Step 2: Upload Data to Amazon CloudSearch for Indexing - Amazon CloudSearch

Step 2: Upload Data to Amazon CloudSearch for Indexing

You upload the data you want to search to your domain so that Amazon CloudSearch can build and deploy a searchable index. To be indexed by Amazon CloudSearch, the data must be formatted in either JSON or XML. The Amazon CloudSearch console can automatically convert the following file types to the required format:

  • Document batches formatted in JSON or XML (.json, .xml)

  • Comma Separated Value (.csv)

  • Text Documents (.txt)

When you upload a CSV file, Amazon CloudSearch parses each row separately. The first row defines the document fields, and each subsequent row becomes a separate document. For all other file types Amazon CloudSearch creates a single document and the contents of the file are mapped to a single text field. If metadata is available for the file, the metadata is mapped to corresponding document fields—the fields generated from the document metadata vary depending on the file type.

The sample IMDb movies data is already formatted in JSON.

This tutorial shows how to submit data through the Amazon CloudSearch console, but you can also convert and upload documents with the command line tools, and upload documents using the documents/batch resource. (To upload more than 5 MB of data, you must use the command line tools or API.)
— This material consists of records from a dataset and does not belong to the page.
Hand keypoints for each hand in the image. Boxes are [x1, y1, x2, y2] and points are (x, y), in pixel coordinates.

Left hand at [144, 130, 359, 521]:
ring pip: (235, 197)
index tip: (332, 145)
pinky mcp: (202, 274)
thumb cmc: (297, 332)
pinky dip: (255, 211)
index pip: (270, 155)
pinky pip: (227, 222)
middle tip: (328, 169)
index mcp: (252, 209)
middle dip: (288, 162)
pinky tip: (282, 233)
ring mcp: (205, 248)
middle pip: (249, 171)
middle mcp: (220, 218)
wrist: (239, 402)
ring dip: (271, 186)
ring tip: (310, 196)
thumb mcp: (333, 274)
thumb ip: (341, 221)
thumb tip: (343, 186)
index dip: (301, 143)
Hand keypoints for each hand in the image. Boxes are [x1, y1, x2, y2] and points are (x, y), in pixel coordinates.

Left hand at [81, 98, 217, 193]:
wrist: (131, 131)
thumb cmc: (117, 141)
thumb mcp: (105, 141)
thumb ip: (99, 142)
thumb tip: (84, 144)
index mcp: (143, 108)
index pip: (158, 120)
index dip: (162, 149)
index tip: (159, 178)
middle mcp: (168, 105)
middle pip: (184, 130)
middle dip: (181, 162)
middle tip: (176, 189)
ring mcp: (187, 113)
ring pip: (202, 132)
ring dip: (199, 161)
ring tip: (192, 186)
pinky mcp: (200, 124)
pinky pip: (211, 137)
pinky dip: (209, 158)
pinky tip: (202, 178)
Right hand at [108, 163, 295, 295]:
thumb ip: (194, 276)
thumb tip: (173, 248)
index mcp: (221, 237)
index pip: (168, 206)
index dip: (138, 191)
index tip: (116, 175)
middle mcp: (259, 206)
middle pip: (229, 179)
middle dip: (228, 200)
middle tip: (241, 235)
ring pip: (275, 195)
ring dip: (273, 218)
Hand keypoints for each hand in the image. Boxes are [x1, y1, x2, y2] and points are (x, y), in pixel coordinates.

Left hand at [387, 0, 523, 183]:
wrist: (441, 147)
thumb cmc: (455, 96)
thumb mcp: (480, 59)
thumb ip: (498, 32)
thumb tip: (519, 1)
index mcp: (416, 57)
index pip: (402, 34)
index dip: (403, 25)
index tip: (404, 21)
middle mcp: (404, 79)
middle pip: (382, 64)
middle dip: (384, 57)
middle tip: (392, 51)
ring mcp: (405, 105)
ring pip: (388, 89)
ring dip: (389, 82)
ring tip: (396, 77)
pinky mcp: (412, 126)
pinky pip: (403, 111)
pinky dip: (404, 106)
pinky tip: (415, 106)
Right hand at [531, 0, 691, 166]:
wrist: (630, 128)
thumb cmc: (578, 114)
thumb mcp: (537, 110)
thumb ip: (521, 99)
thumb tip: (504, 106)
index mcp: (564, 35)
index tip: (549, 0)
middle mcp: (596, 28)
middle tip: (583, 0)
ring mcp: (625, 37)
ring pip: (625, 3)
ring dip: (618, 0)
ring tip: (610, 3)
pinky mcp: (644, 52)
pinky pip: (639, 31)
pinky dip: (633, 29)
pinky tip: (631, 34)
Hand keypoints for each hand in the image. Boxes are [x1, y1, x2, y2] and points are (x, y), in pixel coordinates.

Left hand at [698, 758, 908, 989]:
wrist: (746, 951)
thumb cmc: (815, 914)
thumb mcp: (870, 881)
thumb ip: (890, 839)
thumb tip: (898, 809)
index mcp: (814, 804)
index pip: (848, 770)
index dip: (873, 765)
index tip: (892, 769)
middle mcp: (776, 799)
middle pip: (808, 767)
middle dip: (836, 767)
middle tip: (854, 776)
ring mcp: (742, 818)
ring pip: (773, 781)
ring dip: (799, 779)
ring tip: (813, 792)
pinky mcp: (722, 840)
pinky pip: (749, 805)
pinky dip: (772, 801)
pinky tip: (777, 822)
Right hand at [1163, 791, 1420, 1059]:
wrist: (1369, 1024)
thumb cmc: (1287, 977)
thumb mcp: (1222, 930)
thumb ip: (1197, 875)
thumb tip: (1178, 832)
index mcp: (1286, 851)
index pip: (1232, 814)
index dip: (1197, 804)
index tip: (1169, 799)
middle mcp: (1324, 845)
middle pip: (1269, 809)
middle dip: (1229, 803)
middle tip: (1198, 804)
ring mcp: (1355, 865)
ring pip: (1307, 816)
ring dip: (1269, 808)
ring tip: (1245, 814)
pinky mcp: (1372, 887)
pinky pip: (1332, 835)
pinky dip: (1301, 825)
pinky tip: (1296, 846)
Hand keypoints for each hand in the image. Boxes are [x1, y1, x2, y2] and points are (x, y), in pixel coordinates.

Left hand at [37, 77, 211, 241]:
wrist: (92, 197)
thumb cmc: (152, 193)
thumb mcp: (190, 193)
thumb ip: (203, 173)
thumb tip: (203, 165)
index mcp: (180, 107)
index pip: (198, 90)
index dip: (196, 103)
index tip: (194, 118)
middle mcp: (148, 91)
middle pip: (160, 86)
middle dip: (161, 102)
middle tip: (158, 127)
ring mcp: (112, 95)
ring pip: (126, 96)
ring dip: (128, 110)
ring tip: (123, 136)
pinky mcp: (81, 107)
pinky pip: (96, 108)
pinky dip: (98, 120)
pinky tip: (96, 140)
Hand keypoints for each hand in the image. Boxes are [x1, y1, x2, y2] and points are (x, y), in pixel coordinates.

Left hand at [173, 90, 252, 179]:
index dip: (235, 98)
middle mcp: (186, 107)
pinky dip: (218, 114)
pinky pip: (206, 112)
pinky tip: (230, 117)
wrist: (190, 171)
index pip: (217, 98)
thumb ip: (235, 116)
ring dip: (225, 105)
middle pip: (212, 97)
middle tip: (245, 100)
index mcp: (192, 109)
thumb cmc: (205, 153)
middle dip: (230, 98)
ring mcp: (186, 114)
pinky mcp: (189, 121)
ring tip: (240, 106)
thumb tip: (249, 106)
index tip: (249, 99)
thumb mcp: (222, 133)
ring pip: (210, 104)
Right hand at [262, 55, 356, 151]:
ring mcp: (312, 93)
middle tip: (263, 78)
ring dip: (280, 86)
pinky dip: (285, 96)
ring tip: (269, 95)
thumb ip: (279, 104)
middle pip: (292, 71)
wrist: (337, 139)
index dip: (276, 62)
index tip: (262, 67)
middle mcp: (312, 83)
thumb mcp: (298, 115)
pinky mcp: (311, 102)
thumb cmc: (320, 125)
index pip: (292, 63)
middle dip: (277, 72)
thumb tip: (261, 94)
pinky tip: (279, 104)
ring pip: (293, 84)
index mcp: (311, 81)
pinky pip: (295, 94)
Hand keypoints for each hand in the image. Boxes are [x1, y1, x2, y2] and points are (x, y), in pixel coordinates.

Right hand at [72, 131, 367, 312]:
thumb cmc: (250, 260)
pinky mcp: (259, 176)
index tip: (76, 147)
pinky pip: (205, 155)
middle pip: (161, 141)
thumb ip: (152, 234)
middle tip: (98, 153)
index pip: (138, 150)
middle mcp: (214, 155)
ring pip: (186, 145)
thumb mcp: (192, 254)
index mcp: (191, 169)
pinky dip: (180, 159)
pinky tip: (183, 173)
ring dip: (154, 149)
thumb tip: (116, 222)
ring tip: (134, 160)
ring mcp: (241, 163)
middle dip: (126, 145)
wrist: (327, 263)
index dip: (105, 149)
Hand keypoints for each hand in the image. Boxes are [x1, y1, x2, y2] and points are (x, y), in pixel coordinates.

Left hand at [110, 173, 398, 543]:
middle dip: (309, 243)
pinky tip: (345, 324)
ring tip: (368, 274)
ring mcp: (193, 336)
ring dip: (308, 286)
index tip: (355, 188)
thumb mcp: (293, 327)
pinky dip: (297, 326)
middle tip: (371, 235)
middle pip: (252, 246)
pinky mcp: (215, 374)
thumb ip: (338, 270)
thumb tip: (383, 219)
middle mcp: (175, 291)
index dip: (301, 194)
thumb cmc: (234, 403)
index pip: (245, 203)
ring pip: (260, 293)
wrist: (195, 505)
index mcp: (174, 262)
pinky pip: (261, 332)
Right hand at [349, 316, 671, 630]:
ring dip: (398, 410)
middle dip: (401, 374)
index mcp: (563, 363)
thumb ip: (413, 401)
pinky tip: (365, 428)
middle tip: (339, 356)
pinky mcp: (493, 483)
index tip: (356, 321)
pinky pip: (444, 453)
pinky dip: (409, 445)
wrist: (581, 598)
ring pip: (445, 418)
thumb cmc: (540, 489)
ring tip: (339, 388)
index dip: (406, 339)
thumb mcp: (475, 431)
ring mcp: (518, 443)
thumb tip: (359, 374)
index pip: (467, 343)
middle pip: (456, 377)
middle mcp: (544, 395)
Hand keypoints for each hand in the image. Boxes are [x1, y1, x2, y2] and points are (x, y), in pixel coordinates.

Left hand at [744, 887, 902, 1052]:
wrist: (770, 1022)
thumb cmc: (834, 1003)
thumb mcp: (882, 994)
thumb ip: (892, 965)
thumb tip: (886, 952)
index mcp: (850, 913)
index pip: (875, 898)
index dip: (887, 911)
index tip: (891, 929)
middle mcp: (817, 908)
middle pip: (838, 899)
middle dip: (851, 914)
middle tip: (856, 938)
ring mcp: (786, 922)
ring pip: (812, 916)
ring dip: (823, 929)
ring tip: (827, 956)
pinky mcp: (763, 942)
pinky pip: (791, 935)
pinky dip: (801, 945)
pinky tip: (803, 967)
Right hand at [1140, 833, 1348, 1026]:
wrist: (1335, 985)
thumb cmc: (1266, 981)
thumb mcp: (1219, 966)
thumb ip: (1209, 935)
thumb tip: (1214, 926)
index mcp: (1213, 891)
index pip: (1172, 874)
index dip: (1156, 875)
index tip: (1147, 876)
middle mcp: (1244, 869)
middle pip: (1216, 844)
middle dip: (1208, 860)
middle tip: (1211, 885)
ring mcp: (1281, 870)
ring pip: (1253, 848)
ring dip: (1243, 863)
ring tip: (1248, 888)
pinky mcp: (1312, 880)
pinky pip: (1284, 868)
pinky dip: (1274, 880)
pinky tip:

To upload the sample data to your movies domain
  1. Go to the Amazon CloudSearch console at https://console.aws.amazon.com/cloudsearch/home.

  2. In the left navigation pane, choose Domains. Choose the name of your movies domain to view the domain dashboard.

  3. Choose Actions, Upload documents.

  4. Select Sample data and choose IMDb movies (demo) from the dropown.

  5. Choose Next.

  6. Review the upload summary and choose Upload documents to send the data to your domain for indexing.

    Note

    To see how the data is formatted, choose Download the generated document batch. For more information about preparing your own data, see Preparing Your Data.

You now have a fully functional Amazon CloudSearch domain that you can start searching. Updates are applied continuously in the order they are received, so you can start searching your domain right away.